■ COMPLETE THE FOLLOWING ■
1. In the passage on tumor heterogeneity, what does the trunk of the Darwinian tree represent?
2. Set down part of the passage on tumor heterogeneity word for word, starting at "Most advanced solid" and ending at "of drug response.".

■ PASSAGE TO READ ■
Most advanced solid tumors remain incurable, with resistance to chemotherapeutics and targeted therapies a common cause of poor clinical outcome. Intratumor heterogeneity may contribute to this failure by initiating phenotypic diversity enabling drug resistance to emerge and by introducing tumor sampling bias. Envisaging tumor growth as a Darwinian tree with the trunk representing ubiquitous mutations and the branches representing heterogeneous mutations may help in drug discovery and the development of predictive biomarkers of drug response.

There has been much excitement over the past decade about technologies that measure RNA expression and DNA copy number in tumors, yet these technologies have often failed to deliver on their initial promise of yielding biomarkers that can predict the emergence of resistance to traditional drugs or new targeted therapeutics (1, 2). Here, we consider why reliable biomarkers that predict tumor responses to chemotherapy have not been validated successfully. We propose that intratumor genetic heterogeneity combined with the polygenic nature of drug resistance may impede both the implementation of predictive biomarkers and the development of new antitumor molecular therapeutics.

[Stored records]
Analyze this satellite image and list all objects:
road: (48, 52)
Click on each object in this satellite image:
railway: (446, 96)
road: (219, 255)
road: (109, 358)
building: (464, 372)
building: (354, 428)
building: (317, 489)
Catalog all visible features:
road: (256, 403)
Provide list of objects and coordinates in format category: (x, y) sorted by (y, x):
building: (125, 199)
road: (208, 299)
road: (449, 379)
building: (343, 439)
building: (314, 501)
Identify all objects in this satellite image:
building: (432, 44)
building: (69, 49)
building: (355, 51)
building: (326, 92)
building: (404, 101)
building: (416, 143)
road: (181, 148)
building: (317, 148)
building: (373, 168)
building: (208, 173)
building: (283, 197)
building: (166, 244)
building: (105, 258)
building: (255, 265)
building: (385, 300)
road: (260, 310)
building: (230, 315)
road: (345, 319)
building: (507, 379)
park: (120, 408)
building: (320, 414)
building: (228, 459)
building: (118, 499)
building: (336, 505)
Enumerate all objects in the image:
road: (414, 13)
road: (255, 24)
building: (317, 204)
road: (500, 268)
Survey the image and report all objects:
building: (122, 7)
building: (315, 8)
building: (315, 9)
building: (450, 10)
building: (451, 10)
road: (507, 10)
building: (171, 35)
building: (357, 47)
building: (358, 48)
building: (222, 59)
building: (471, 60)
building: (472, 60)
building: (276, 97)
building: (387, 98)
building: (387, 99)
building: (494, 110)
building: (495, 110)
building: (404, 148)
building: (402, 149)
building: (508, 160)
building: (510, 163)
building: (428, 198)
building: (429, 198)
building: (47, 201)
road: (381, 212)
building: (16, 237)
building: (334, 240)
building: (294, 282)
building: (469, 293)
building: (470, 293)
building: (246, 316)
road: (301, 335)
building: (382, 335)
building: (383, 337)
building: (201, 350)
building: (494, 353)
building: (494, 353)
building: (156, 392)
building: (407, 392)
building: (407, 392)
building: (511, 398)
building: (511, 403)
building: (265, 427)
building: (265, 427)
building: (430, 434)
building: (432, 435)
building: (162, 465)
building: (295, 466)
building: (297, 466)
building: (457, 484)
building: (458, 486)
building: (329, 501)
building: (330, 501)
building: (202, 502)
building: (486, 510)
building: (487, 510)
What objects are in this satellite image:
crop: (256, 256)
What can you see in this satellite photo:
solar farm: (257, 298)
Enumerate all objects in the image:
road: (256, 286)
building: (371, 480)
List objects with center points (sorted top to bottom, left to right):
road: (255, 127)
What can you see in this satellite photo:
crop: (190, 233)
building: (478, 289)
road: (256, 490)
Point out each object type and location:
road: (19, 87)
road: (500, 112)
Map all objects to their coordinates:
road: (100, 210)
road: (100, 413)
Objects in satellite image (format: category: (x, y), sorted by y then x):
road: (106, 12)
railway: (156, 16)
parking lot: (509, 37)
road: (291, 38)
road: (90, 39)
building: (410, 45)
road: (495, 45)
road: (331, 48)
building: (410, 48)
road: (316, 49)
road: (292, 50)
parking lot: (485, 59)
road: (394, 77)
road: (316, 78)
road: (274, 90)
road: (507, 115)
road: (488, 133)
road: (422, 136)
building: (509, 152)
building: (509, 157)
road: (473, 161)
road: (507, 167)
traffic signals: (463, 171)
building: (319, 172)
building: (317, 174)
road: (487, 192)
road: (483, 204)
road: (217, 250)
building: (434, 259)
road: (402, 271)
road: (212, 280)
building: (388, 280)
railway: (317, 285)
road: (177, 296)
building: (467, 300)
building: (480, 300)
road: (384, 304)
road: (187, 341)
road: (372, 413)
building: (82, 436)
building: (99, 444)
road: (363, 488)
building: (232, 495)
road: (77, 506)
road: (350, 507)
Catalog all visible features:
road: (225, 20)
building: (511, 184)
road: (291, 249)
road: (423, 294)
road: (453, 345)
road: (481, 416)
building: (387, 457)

■ LIST OF SOLUTIONS ■
1. Ubiquitous mutations.

2.
Most advanced solid tumors remain incurable, with resistance to chemotherapeutics and targeted therapies a common cause of poor clinical outcome. Intratumor heterogeneity may contribute to this failure by initiating phenotypic diversity enabling drug resistance to emerge and by introducing tumor sampling bias. Envisaging tumor growth as a Darwinian tree with the trunk representing ubiquitous mutations and the branches representing heterogeneous mutations may help in drug discovery and the development of predictive biomarkers of drug response.